Presented at the ‘Belief and Metaphysics’ Conference in Granada, Spain on September 15, 2006. A slightly edited version of my original appears alongside a bunch of other really good essays in the Belief and Metaphysics volume in the Veritas series through the Centre of Theology and Philosophy and published by SCM Press. This is now in print.
“A Theological Reading of Language: Postliberals After Wittgenstein”
Written for a class on contemporary theology and also posted here on the Church and Postmodern Culture blog.
“The New Perspective on Paul: A Survey of Scholarship”
Written for my MA New Testament class called “Intro to Christian Origins and New Testament,” this is a survey on the scholarship in the past 30 years involving what is called the “New Perspective on Paul.” It is mainly a treatment of Krister Stendahl, E.P. Sanders, James D.G. Dunn, N.T. Wright, and ends with Douglas Harink’s Paul Among the Postliberals, which is very much in the same vein.
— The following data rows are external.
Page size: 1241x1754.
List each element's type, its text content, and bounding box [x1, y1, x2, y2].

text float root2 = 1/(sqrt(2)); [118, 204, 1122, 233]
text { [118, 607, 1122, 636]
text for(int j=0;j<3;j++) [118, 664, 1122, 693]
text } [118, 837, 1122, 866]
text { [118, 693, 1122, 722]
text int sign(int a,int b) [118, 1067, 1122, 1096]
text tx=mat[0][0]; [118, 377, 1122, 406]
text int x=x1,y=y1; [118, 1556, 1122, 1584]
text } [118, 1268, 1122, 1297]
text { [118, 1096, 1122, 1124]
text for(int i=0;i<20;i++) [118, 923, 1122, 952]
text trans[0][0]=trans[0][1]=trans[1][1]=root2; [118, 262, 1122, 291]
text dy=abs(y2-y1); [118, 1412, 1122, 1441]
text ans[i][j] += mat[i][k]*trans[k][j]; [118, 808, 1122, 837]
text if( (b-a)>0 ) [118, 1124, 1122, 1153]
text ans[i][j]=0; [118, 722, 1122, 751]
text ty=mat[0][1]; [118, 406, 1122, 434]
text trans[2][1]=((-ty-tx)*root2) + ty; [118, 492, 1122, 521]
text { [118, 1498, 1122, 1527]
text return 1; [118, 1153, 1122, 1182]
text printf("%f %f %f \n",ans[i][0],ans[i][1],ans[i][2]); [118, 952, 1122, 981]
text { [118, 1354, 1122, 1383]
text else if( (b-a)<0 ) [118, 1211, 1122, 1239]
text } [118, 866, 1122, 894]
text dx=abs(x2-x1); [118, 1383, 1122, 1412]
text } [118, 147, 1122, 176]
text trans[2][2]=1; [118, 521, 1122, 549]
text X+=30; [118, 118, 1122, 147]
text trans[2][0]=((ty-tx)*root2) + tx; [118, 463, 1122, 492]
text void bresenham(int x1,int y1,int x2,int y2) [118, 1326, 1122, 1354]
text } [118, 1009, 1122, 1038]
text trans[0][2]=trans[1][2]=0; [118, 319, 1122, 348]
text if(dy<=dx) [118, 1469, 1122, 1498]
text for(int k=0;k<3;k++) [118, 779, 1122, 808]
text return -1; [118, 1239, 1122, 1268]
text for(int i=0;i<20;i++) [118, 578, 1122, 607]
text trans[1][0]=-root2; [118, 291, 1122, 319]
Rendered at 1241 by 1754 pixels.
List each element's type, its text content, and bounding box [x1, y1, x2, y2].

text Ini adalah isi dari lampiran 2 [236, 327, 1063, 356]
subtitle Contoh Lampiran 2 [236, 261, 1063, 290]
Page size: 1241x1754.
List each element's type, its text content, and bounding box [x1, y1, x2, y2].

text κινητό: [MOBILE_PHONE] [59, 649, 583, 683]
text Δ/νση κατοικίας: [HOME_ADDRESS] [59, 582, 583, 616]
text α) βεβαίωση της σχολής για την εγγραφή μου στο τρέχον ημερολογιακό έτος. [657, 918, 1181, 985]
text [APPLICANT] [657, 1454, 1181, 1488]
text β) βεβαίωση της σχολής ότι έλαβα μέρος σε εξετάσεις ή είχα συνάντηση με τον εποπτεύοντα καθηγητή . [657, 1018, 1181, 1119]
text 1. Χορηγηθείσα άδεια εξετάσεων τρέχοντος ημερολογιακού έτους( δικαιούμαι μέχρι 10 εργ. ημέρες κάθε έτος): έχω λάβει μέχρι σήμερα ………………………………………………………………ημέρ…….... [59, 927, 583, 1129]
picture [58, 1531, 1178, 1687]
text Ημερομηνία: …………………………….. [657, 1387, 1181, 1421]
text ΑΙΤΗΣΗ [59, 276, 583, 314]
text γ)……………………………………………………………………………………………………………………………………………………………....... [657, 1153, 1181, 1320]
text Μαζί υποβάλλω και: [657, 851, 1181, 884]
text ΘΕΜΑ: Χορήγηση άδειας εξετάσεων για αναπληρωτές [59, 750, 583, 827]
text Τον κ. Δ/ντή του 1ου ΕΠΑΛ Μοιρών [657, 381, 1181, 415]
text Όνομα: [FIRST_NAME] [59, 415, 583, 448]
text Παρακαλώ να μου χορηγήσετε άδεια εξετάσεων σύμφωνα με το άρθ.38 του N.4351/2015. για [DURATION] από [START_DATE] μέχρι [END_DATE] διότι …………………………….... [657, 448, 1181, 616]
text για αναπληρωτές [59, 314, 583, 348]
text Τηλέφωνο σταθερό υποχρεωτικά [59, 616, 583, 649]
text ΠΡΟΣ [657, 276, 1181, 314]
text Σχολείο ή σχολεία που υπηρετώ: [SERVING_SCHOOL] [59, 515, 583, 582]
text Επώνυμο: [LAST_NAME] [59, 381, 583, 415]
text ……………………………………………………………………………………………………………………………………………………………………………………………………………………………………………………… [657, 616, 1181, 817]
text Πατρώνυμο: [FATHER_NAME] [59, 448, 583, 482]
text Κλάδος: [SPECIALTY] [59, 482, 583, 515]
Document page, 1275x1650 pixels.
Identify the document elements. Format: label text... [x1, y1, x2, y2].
“The Gift in Stranger than Fiction”
Written for a philosophy seminar class on Heidegger, Levinas, and Derrida (taught by Prof. Heather Ross), this paper takes both a phenomenological and theological look at the movie Stranger than Fiction. It is divided in two parts: the first part is the explicitly Heideggerian/Derridean look at some key scenes in the movie (key texts: “On Time and Being”, and Given Time: I. Counterfeit Money), and the second half of the paper is an alternative look at the movie based on John Milbank’s work on the gift (key texts: “Can a Gift Be Given? Prolegomena to a Future Trinitarian Metaphysic”, and Being Reconciled).
“Truth and Contradiction: Graham Priest’s Dialetheism”
Written for a class called Metaphysics and Epistemology (taught by Dr. Rob Thompson), this paper explores some of the work of logician-philosopher Graham Priest, especially his contention that some contradictions are true. Mainly, I explore his essay “What Is So Bad About Contradictions?” which is published both in The Journal of Philosophy vol. 95 no. 8 (August 1998): 410-26 and as one of the opening essays in Priest, G., Beall, JC, and Armour-Garb, B. (eds.) The Law of Non-Contradiction: New Philosophical Essays (Oxford: OUP, 2004), pp. 23-40.; and I also look at idem, In Contradiction: A Study of the Transconsistent, 2nd ed (Oxford: Oxford University Press, 2006). Most of the non-classical logic stuff is way above my head, but I did the best I could with it.